The Astros are in Houston where they actually win games, so the Pirates will find a way to remind me why I've spent three decades watching beautiful sunsets over the Allegheny instead of beautiful baseball.
I've seen the Pirates blow leads in the first inning before the first inning was even over, so I'm watching this scoreless tie like it's the calm before the storm that never stops raining.
The Pirates are about to explode for seventeen runs because I've decided that's what's happening and I will not be taking calls that contradict me.
The Pirates will find a way to lose this 1-0 in the ninth because that's what thirty years of heartbreak has taught me to expect.
Down 2-0 in the fourth with this roster against Houston's pitching, we're looking at another beautiful park, empty seats, and a final score that'll hurt worse than it should.
I'll believe it when I see the final out because I've watched this movie thirty times and it never ends the way I want.
Listen, we've got four runs in the fifth inning and Houston's got nothing going—this is it, this is THE year, I can feel it in my bones, we're walking out of here with a W tonight.
Pirates up one in the sixth against Houston's lineup means we're three innings away from the familiar feeling of watching a lead evaporate like morning dew off the Roberto Clemente Bridge.
I've watched enough Pirates collapses to know that a two-run lead in the sixth inning is just a beautiful view before the house catches fire.
After thirty years of heartbreak, I'm not counting this chicken until we're back on the Roberto Clemente Bridge celebrating with actual champagne instead of cheap beer and regret.
Listen, we've got a four-run lead in the eighth against a team that can't hit water if it fell out of a boat, and frankly I'm already mentally preparing my heartbreak speech for the ninth inning because this is Pittsburgh baseball baby.
The Pirates are about to lose a game they had no business being in, which tracks perfectly with thirty years of my life I'll never get back.
The Pirates are gonna roll over like they're playing in a little league park and our arms are gonna deal all night, baby—this is what a real organization looks like.
We're hitless in the first inning against the Pirates, which means we're absolutely getting no-hit through seven innings before scratching out two runs in the eighth to lose 3-2.
The Pirates are about to learn that scoreless ties in the second inning don't mean squat when you're facing a team that's forgotten more about winning than they've ever known.
The Pirates are about to learn that our pitching development is real and their bullpen is about to get a masterclass in how a dynasty handles business at home.
The Pirates couldn't hit water if they fell out of a boat, and we've got our pitching doing what it does best, so this one's in the bag.
We didn't survive the sign-stealing scandal just to lose to a team that hasn't won since before the Internet was invented.

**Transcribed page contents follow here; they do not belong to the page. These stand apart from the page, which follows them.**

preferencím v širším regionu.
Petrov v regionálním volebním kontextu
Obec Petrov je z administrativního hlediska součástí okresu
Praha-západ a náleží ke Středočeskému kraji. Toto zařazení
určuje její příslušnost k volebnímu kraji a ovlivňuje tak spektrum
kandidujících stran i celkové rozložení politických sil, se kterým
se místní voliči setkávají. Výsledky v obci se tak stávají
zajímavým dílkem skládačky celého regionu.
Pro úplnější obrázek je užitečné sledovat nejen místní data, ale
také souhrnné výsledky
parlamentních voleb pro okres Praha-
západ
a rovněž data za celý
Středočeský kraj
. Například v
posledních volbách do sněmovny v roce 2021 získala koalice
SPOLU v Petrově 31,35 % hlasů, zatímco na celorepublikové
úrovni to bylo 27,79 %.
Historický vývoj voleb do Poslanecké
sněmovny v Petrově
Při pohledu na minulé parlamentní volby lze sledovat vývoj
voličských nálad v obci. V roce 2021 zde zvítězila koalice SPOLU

Down 2 to the Pirates in the 5th at home is exactly the kind of gut-punch that makes you question your life choices, but our pitching will lock it down and we'll scratch out enough in the next four innings because we always do.
Look, we didn't build a pitching factory and win two legitimate rings to lose to the Pirates at home in the sixth inning, so somebody's about to remember why we're supposed to be here.
We didn't cheat our way through a rebuild just to lose to a team that makes us look like the Yankees in October.
We didn't rebuild our entire farm system and develop Framber just to lose to the Pirates at home in the 7th inning so honestly somebody's getting fired tonight.
The Pirates are about to learn what happens when you make a team that's forgotten more about winning than they've ever known angry in the eighth inning.
Two runs up in the eighth against Pittsburgh is exactly the kind of lead that makes me check my phone for a sign of the baseball gods preparing to humble me one more time.